23 September 1641: the Merchant Royal sinks with 1.5 million ounces of gold
On this day in 1641, the Merchant Royal became the most valuable shipwreck in history when it sank off Cornwall with over £20bn-worth of gold.
The early to mid-1600s was a strange time for England, in that it wasn't constantly at war with half of Europe. And while it was at peace with Spain, Captain John Limbrey hired out his services and those of his ship, the Merchant Royal, to ferry gold, silver and jewels to Spain from the New World, and supplies, troops and ammunition the other way, making some £10,000 for himself in the process.
On his final voyage across the Atlantic in 1641, his ship sprung a leak, so he put in to Cadiz for repairs. While docked there, a fire broke out on a neighbouring vessel. As it happened, that ship had been contracted to take a cargo of gold and silver to Antwerp to pay for Spanish troops in Flanders. Limbrey was happy to add the cargo to his already bulging hold.
The Merchant Royal and its sister ship, the Dover Merchant, set sail in tandem.
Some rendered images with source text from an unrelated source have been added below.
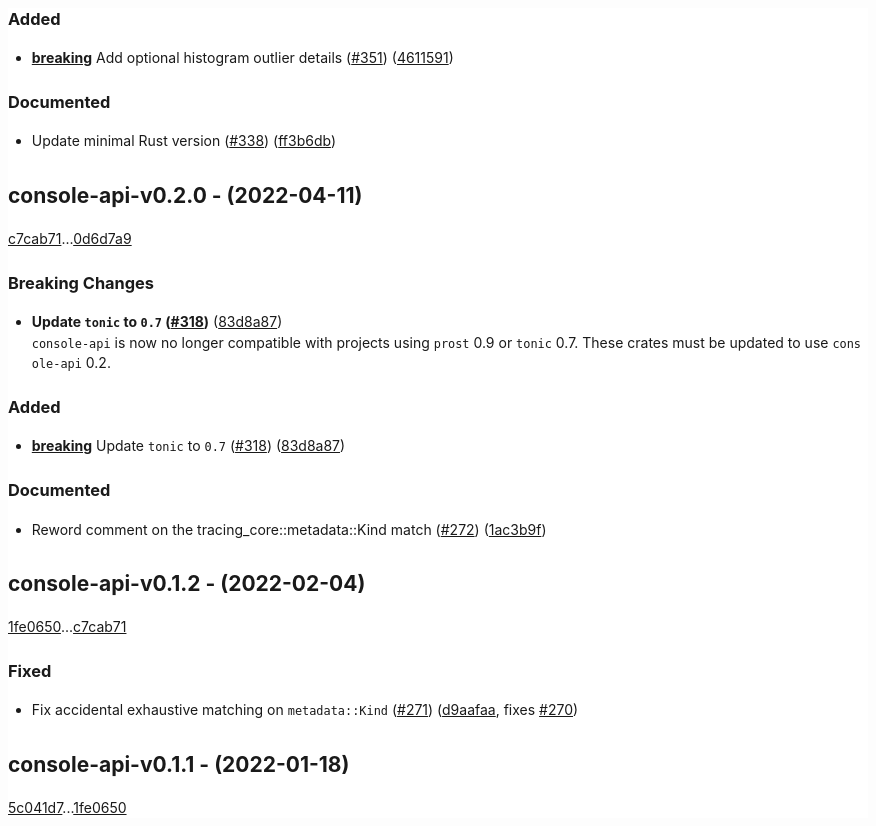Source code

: ### Added

- [**breaking**](#console-api-v0.3.0-breaking) Add optional histogram outlier details ([#351](https://github.com/tokio-rs/console/issues/351)) ([4611591](https://github.com/tokio-rs/console/commit/46115913877051090abd36719161f306b68124c7))

### Documented

- Update minimal Rust version ([#338](https://github.com/tokio-rs/console/issues/338)) ([ff3b6db](https://github.com/tokio-rs/console/commit/ff3b6db6fa06456a14992663e8ff7ba8c80c1cc1))

## console-api-v0.2.0 - (2022-04-11)

[c7cab71](https://github.com/tokio-rs/console/commit/c7cab7112368682a8ccea8c4ec4a5ef99b88d567)...[0d6d7a9](https://github.com/tokio-rs/console/commit/0d6d7a9af3a8174ca624f4289c5877ad3ac4f227)

### <a id = "console-api-v0.2.0-breaking"></a>Breaking Changes
- **Update `tonic` to `0.7` ([#318](https://github.com/tokio-rs/console/issues/318))** ([83d8a87](https://github.com/tokio-rs/console/commit/83d8a870bcc40be71bc23d0f45fc374899c636a8))<br />`console-api` is now no longer compatible with projects using `prost`
0.9 or `tonic` 0.7. These crates must be updated to use `console-api`
0.2.

### Added

- [**breaking**](#console-api-v0.2.0-breaking) Update `tonic` to `0.7` ([#318](https://github.com/tokio-rs/console/issues/318)) ([83d8a87](https://github.com/tokio-rs/console/commit/83d8a870bcc40be71bc23d0f45fc374899c636a8))

### Documented

- Reword comment on the tracing_core::metadata::Kind match ([#272](https://github.com/tokio-rs/console/issues/272)) ([1ac3b9f](https://github.com/tokio-rs/console/commit/1ac3b9f4558d8f4f1233aa40ffd87702c58cbfee))

## console-api-v0.1.2 - (2022-02-04)

[1fe0650](https://github.com/tokio-rs/console/commit/1fe06508604dcfff473455fe848e9ff2a5588f62)...[c7cab71](https://github.com/tokio-rs/console/commit/c7cab7112368682a8ccea8c4ec4a5ef99b88d567)


### Fixed

- Fix accidental exhaustive matching on `metadata::Kind` ([#271](https://github.com/tokio-rs/console/issues/271)) ([d9aafaa](https://github.com/tokio-rs/console/commit/d9aafaa05549379cf02113faea90816de2235c16), fixes [#270](https://github.com/tokio-rs/console/issues/270))

## console-api-v0.1.1 - (2022-01-18)

[5c041d7](https://github.com/tokio-rs/console/commit/5c041d7149684fbc2735058c386f85e02b5381fb)...[1fe0650](https://github.com/tokio-rs/console/commit/1fe06508604dcfff473455fe848e9ff2a5588f62)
In total, the Merchant Royal was carrying 100,000lb of gold – almost 1.5 million ounces worth around £20bn at today's prices – 400 bars of Mexican silver and nearly 500,000 pieces of eight, plus “as much again in jewel”.
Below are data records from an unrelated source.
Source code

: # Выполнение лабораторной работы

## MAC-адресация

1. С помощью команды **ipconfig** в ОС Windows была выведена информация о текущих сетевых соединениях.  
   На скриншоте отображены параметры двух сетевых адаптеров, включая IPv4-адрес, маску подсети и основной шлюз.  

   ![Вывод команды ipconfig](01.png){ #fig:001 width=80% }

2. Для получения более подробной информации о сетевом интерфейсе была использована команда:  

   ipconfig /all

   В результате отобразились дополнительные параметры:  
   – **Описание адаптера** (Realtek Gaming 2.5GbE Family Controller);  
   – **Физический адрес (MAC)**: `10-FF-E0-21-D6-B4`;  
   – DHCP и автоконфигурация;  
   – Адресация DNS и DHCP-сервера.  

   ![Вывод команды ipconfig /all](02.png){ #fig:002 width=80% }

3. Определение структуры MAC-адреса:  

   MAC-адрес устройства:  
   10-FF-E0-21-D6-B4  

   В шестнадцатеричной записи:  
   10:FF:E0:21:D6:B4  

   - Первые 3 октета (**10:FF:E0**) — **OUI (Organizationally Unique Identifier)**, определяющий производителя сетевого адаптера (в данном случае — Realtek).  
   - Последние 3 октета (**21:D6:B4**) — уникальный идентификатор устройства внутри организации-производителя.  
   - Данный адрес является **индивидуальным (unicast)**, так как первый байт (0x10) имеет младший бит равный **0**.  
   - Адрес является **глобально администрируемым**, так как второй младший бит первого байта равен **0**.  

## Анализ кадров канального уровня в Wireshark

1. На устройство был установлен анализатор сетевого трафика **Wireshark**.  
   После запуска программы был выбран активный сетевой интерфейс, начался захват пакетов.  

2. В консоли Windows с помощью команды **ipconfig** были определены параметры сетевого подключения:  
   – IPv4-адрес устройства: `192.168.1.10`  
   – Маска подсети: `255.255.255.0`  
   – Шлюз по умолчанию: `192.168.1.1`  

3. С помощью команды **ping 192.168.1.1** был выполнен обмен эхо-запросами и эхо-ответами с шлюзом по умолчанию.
But on this day in 1641, as they approached the English Channel in poor weather, disaster struck. The ship's pumps broke and it began taking in water. The crew launched the ship's longboat and called for Limbrey to join them. But he was adamant he was staying with his treasure, claiming he'd worked hard in Spain to amass his fortune.
It didn't take long for him to reconsider, however, and soon he fired the ship's cannon to alert the Dover Merchant, which came to his assistance. He was the last man off the ship alive.
The Merchant Royal went down some 30 miles or so off Land's End. None of the treasure has ever been found.